The NFL Will Finally Allow Players To Wear Custom Cleats— With A Catch
Over the past few years, the NFL has gained a reputation as the “No Fun League,” and for good reason. The league has instituted and stringently enforced a number of rules seemingly designed to suck the fun out of the game for players and fans alike, including flag-happy referees putting a damper on any celebration that shows the faintest amount of creativity and league officials who are overly eager to slap players— including Odell Beckham Jr., DeSean Jackson, and Antonio Brown— with fines for having the nerve to wear custom cleats onto the field.
Thankfully, it seems like the NFL is finally coming to its senses. A few months ago, the league announced they would be relaxing their rules concerning excessive celebrations, and Darren Rovell is now reporting players will be able to wear custom cleats this season— sort of.

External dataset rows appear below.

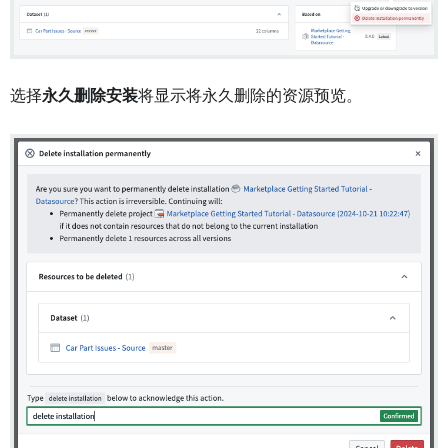
选择
永久删除安装
将显示将永久删除的资源预览。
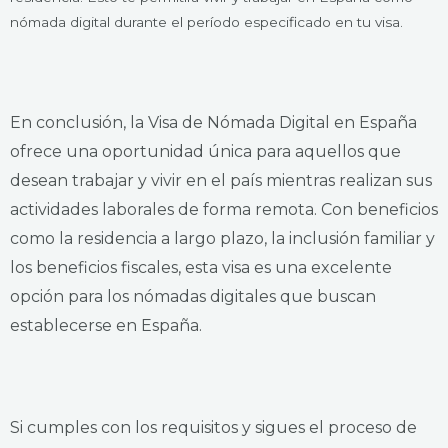
nómada digital durante el período especificado en tu visa.
En conclusión, la Visa de Nómada Digital en España
ofrece una oportunidad única para aquellos que
desean trabajar y vivir en el país mientras realizan sus
actividades laborales de forma remota. Con beneficios
como la residencia a largo plazo, la inclusión familiar y
los beneficios fiscales, esta visa es una excelente
opción para los nómadas digitales que buscan
establecerse en España.
Si cumples con los requisitos y sigues el proceso de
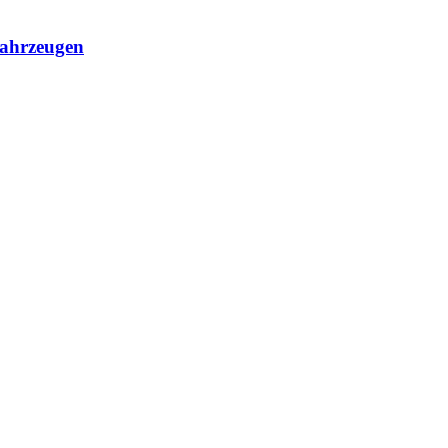
ahrzeugen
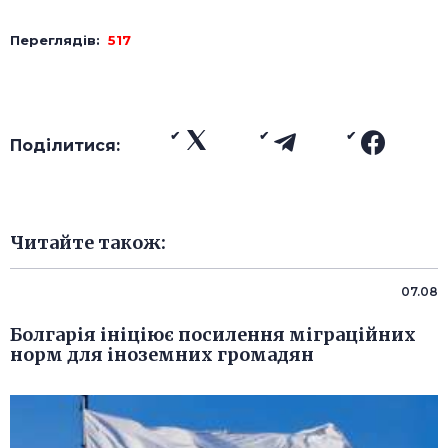
Переглядів:
517
Поділитися:
Читайте також:
07.08
Болгарія ініціює посилення міграційних
норм для іноземних громадян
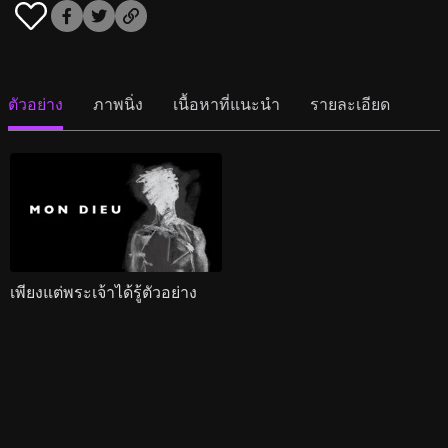
ตัวอย่าง
ภาพนิ่ง
เนื้อหาที่แนะนำ
รายละเอียด
เพียงแต่พระเจ้าได้รู้ตัวอย่าง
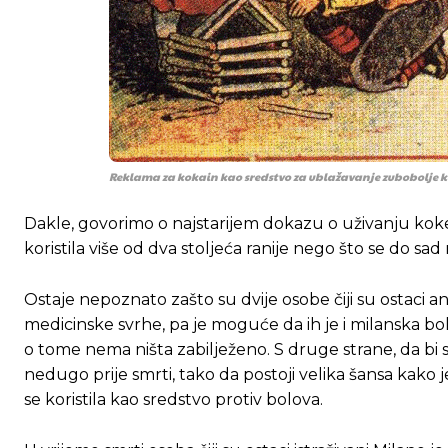
Reklama za kokain kao sredstvo za ublažavanje zubobolje ko
Dakle, govorimo o najstarijem dokazu o uživanju ko
koristila više od dva stoljeća ranije nego što se do sad m
Ostaje nepoznato zašto su dvije osobe čiji su ostaci ana
medicinske svrhe, pa je moguće da ih je i milanska bo
o tome nema ništa zabilježeno. S druge strane, da bi s
nedugo prije smrti, tako da postoji velika šansa kako
se koristila kao sredstvo protiv bolova.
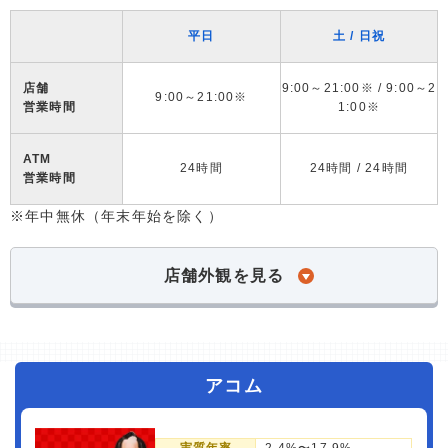
平日
土 / 日祝
店舗
9:00～21:00※ / 9:00～2
9:00～21:00※
営業時間
1:00※
ATM
24時間
24時間 / 24時間
営業時間
※年中無休（年末年始を除く）
店舗外観を見る
アコム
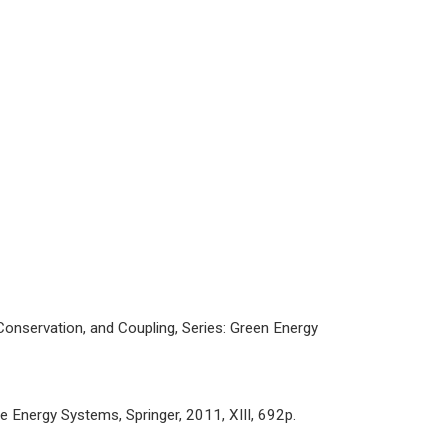
Conservation, and Coupling, Series: Green Energy
Energy Systems, Springer, 2011, XIII, 692p.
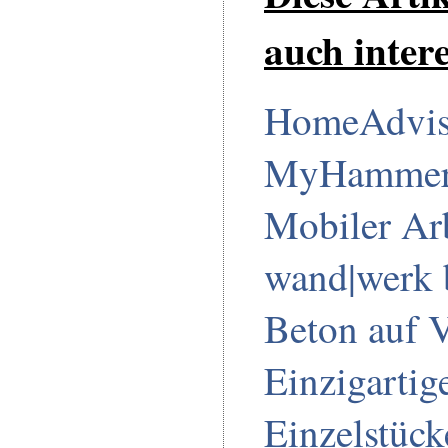
auch intere
HomeAdvis
MyHamme
Mobiler Arb
wand|werk 
Beton auf V
Einzigartig
Einzelstück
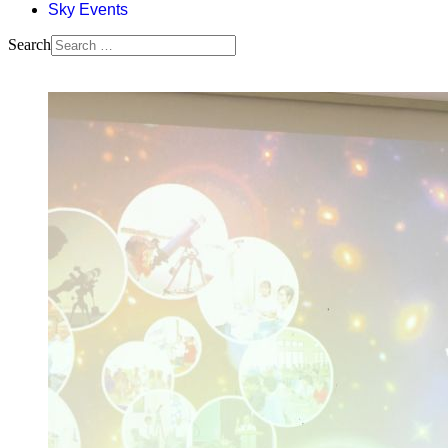
Sky Events
Search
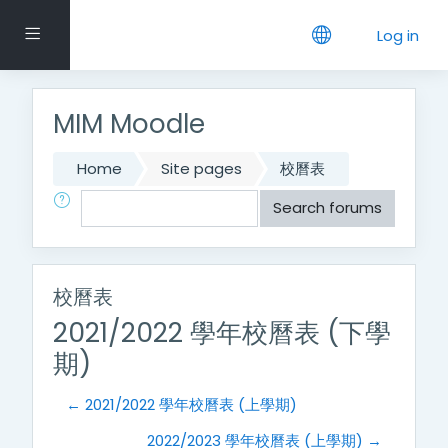
Skip to main content
Side panel
Log in
MIM Moodle
Home
Site pages
校曆表
Search
Search forums
校曆表
2021/2022 學年校曆表 (下學
期)
← 2021/2022 學年校曆表 (上學期)
2022/2023 學年校曆表 (上學期) →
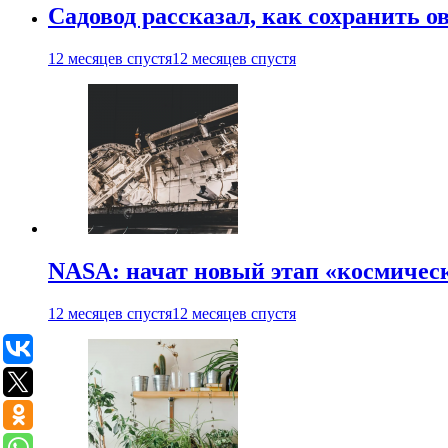
Садовод рассказал, как сохранить 
12 месяцев спустя
12 месяцев спустя
NASA: начат новый этап «космичес
12 месяцев спустя
12 месяцев спустя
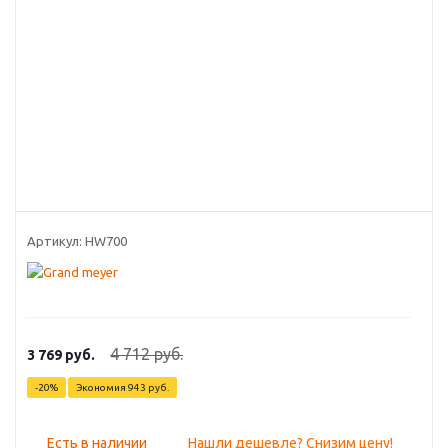
Артикул:
HW700
4 712
руб.
3 769
руб.
-
20
%
Экономия
943
руб.
Есть в наличии
Нашли дешевле? Снизим цену!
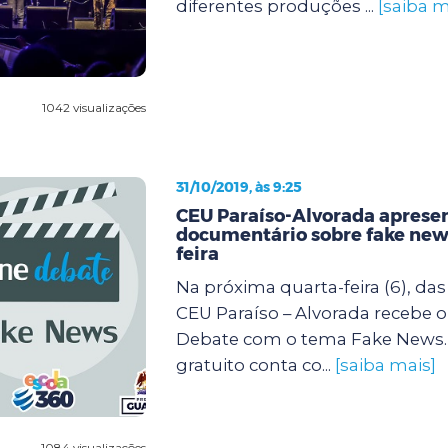
diferentes produções ...
[saiba m
1042 visualizações
31/10/2019, às 9:25
CEU Paraíso-Alvorada aprese
documentário sobre fake new
feira
Na próxima quarta-feira (6), das 
CEU Paraíso – Alvorada recebe o
Debate com o tema Fake News.
gratuito conta co...
[saiba mais]
1084 visualizações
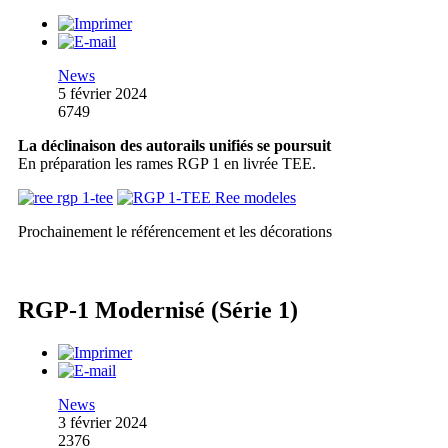
News
5 février 2024
6749
La déclinaison des autorails unifiés se poursuit
En préparation les rames RGP 1 en livrée TEE.
Prochainement le référencement et les décorations
RGP-1 Modernisé (Série 1)
News
3 février 2024
2376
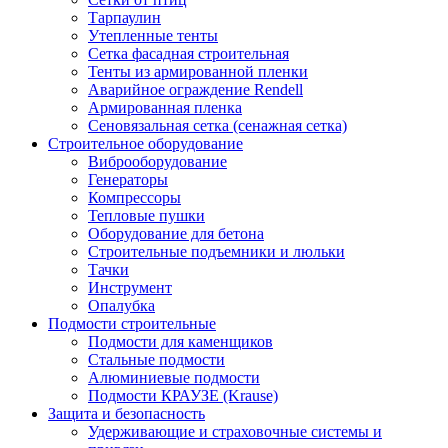
Тарпаулин
Утепленные тенты
Сетка фасадная строительная
Тенты из армированной пленки
Аварийное ограждение Rendell
Армированная пленка
Сеновязальная сетка (сенажная сетка)
Строительное оборудование
Виброоборудование
Генераторы
Компрессоры
Тепловые пушки
Оборудование для бетона
Строительные подъемники и люльки
Тачки
Инструмент
Опалубка
Подмости строительные
Подмости для каменщиков
Стальные подмости
Алюминиевые подмости
Подмости КРАУЗЕ (Krause)
Защита и безопасность
Удерживающие и страховочные системы и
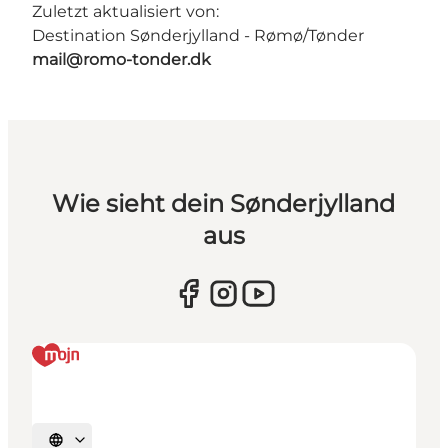
Zuletzt aktualisiert von:
Destination Sønderjylland - Rømø/Tønder
mail@romo-tonder.dk
Wie sieht dein Sønderjylland
aus
Sprache auswählen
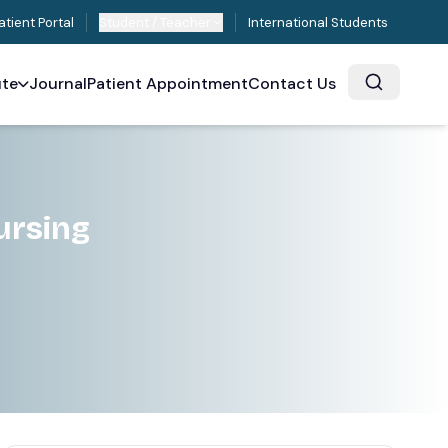
atient Portal
Student / Teacher
International Students
ute
Journal
Patient Appointment
Contact Us
ursing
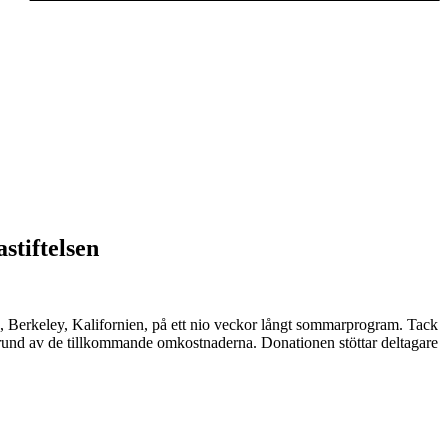
stiftelsen
ia, Berkeley, Kalifornien, på ett nio veckor långt sommarprogram. Tack
grund av de tillkommande omkostnaderna. Donationen stöttar deltagare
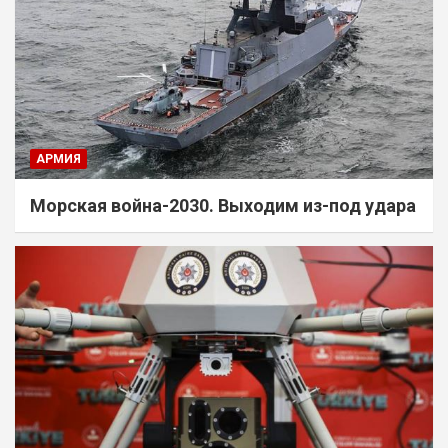
АРМИЯ
Морская война-2030. Выходим из-под удара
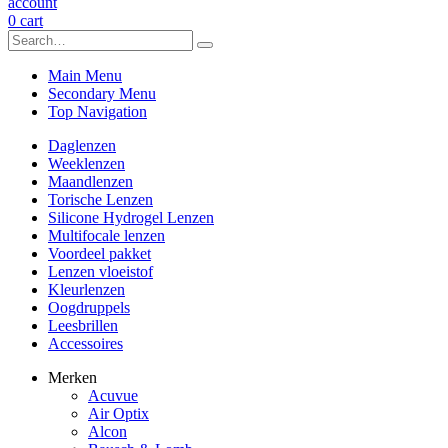
account
0
cart
Main Menu
Secondary Menu
Top Navigation
Daglenzen
Weeklenzen
Maandlenzen
Torische Lenzen
Silicone Hydrogel Lenzen
Multifocale lenzen
Voordeel pakket
Lenzen vloeistof
Kleurlenzen
Oogdruppels
Leesbrillen
Accessoires
Merken
Acuvue
Air Optix
Alcon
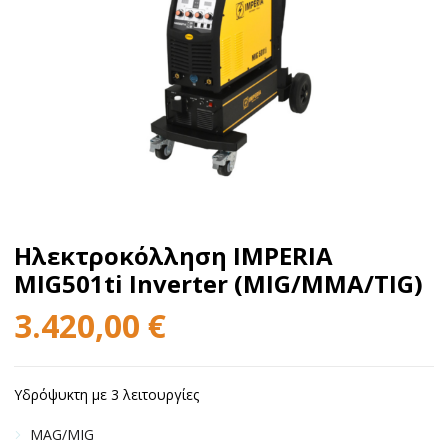
Ηλεκτροκόλληση IMPERIA
MIG501ti Inverter (MIG/MMA/TIG)
3.420,00
€
Υδρόψυκτη με 3 λειτουργίες
MAG/MIG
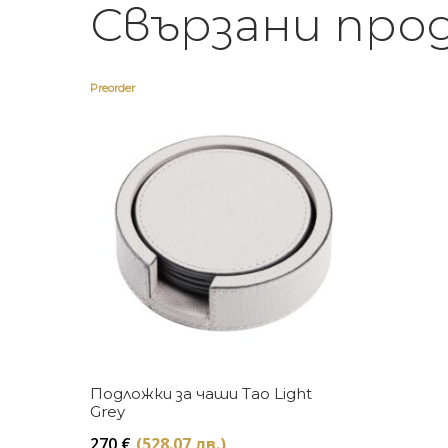
Свързани про
Preorder
Купи
Подложки за чаши Tao Light
Grey
270
€
(528.07 лв.)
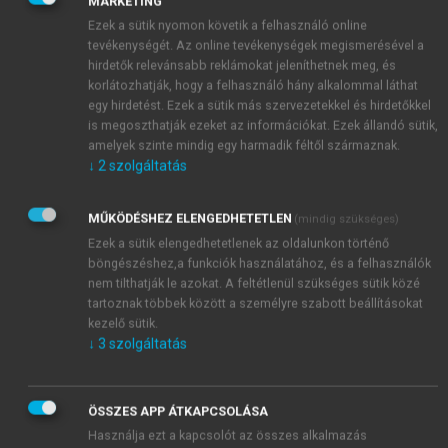
MARKETING
megfelelő formában szerepeltek. A
4. táblázat
a
Ezek a sütik nyomon követik a felhasználó online
javított alakokat tartalmazza. A teljes alakok esetében
tevékenységét. Az online tevékenységek megismerésével a
az idegen eredetű írásmódot csak abban az esetben
hirdetők relevánsabb reklámokat jeleníthetnek meg, és
cseréltem magyarra, ha a mozaikszó elemei így is
korlátozhatják, hogy a felhasználó hány alkalommal láthat
egy hirdetést. Ezek a sütik más szervezetekkel és hirdetőkkel
azonosíthatók voltak (pl.
AB <
a
nti
b
iotikum)
.
is megoszthatják ezeket az információkat. Ezek állandó sütik,
amelyek szinte mindig egy harmadik féltől származnak.
↓
2
szolgáltatás
MŰKÖDÉSHEZ ELENGEDHETETLEN
(mindig szükséges)
Ezek a sütik elengedhetetlenek az oldalunkon történő
böngészéshez,a funkciók használatához, és a felhasználók
nem tilthatják le azokat. A feltétlenül szükséges sütik közé
tartoznak többek között a személyre szabott beállításokat
kezelő sütik.
↓
3
szolgáltatás
ÖSSZES APP ÁTKAPCSOLÁSA
Használja ezt a kapcsolót az összes alkalmazás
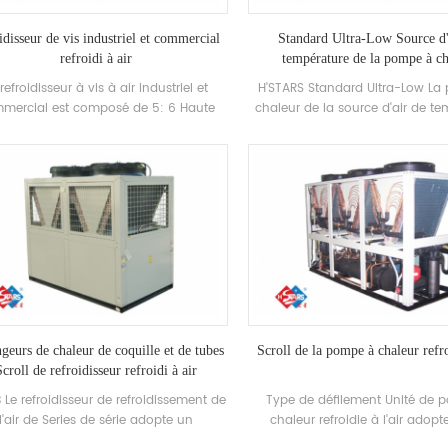
idisseur de vis industriel et commercial
Standard Ultra-Low Source d'
refroidi à air
température de la pompe à ch
refroidisseur à vis à air industriel et
H'STARS Standard Ultra-Low L
mercial est composé de 5: 6 Haute
chaleur de la source d'air de t
ficacité Compresseur à vis de haute
fonctionne de manière stabl
alité Condenseur et évaporateur, et
l'environnement de -25 ℃ ~ 43, e
quipé de Nom de marque Contrôle
de l'air comme source de chale
rique Composants, qui peut être utilisé
polluants n'est déchargé et 55 
ement dans des industries industries.
chaude est préparée pour répo
demande d'eau chaude entre 3
Fonction de chauffage, ada
l'alimentation en air direct
rayonnement du sol Chauf
geurs de chaleur de coquille et de tubes
Scroll de la pompe à chaleur refro
croll de refroidisseur refroidi à air
 Le refroidisseur de refroidissement de
Type de défilement Unité de 
l'air de Series de série adopte un
chaleur refroidie à l'air adop
compresseur de défilement fermé,
efficacité Compresseur de déf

During pregame warm-ups, players can wear any design they want, so long as it doesn’t depict commercialized or trademarked logos, other than the league-approved footwear brands (Nike, Under Armour and Adidas). The cleats also can’t have anything that would be deemed offensive or express political views.
Players were previously banned from wearing custom cleats on the field at any time. They will not be allowed to wear them onto the field during the actual game, although the league is relaxing their standards in regard to that aspect as well. In the past, cleats had to match the team’s dominant color, but players this season will be allowed to wear “solid black, solid white or a secondary team color.”
In fairness to the NFL, the league allowed players to wear custom cleats for a week last year as part of the My Cause, My Cleats campaign. The only catch was that the cleats had to be connected to a cause that players deeply cared about— a clause that the Eagle’s Dorial Green-Beckham failed to adhere to when he wore shoes designed by Kanye West in support of the non-existent “Yeezy Foundation.”
It’s unclear if Yeezys will be allowed on the field during games this year, but at least the NFL is making strides in the right direction.